Opponents have occupied the court of ORTM public radio and television after the demonstration. Other protesters were blocking two of the city's three bridges, AFP journalists found. Barricades were also erected on one of these bridges when cars were forced to divert traffic.

President Keïta vainly attempted on Wednesday evening a new gesture of appeasement, paving the way for a reexamination of the reversal by the Constitutional Court of the results of about thirty results of the legislative elections of March-April, considered as triggering the current political crisis.

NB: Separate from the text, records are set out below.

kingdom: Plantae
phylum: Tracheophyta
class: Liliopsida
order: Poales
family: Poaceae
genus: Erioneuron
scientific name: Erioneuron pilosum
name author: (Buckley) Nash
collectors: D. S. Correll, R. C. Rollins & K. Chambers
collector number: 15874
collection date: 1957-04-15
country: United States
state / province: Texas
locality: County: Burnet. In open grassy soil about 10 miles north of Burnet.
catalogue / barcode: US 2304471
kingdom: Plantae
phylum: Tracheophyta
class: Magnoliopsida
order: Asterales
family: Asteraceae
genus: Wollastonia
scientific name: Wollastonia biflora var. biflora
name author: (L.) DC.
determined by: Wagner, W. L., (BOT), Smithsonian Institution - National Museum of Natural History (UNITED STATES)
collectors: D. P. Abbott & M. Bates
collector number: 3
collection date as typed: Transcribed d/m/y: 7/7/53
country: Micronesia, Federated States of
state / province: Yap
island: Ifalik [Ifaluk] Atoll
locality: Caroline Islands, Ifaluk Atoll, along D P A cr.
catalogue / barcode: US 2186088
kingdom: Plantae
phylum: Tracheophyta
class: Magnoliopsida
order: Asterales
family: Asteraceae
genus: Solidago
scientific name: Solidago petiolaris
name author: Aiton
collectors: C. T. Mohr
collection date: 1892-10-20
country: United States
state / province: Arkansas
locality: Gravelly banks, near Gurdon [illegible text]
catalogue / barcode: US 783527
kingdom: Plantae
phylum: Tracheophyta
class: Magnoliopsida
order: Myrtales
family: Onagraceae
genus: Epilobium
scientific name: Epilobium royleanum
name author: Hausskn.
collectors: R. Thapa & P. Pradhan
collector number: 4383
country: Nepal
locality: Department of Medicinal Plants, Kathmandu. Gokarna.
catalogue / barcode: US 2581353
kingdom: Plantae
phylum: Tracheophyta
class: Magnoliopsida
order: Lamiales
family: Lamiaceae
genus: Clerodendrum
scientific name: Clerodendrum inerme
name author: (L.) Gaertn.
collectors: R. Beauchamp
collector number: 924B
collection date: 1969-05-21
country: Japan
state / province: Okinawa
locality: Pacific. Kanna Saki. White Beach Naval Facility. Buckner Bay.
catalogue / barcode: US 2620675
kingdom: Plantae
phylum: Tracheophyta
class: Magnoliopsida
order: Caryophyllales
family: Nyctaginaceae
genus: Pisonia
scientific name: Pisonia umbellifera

IBK has hinted that a newly formed court could reconsider this decision, which has benefited a dozen members of its majority, starting with the one who would then be elected president of Parliament.

Mahmoud Dicko, very influential

The Movement of June 5 calls for the dissolution of Parliament, the formation of a transitional government of which it would designate the Prime Minister, as well as the replacement of the nine members of the Constitutional Court, accused of collusion with the power.

The coalition, the main figure of which is Imam Mahmoud Dicko, reputed to be very influential, has led this sling against the president supported by the international community in his anti-Jihadist struggle since his first election in 2013.

This dispute raises fears for Mali's partners of a further destabilization of a country already confronted since 2012 with jihadist attacks, which have been intermingled for five years with intercommunity violence.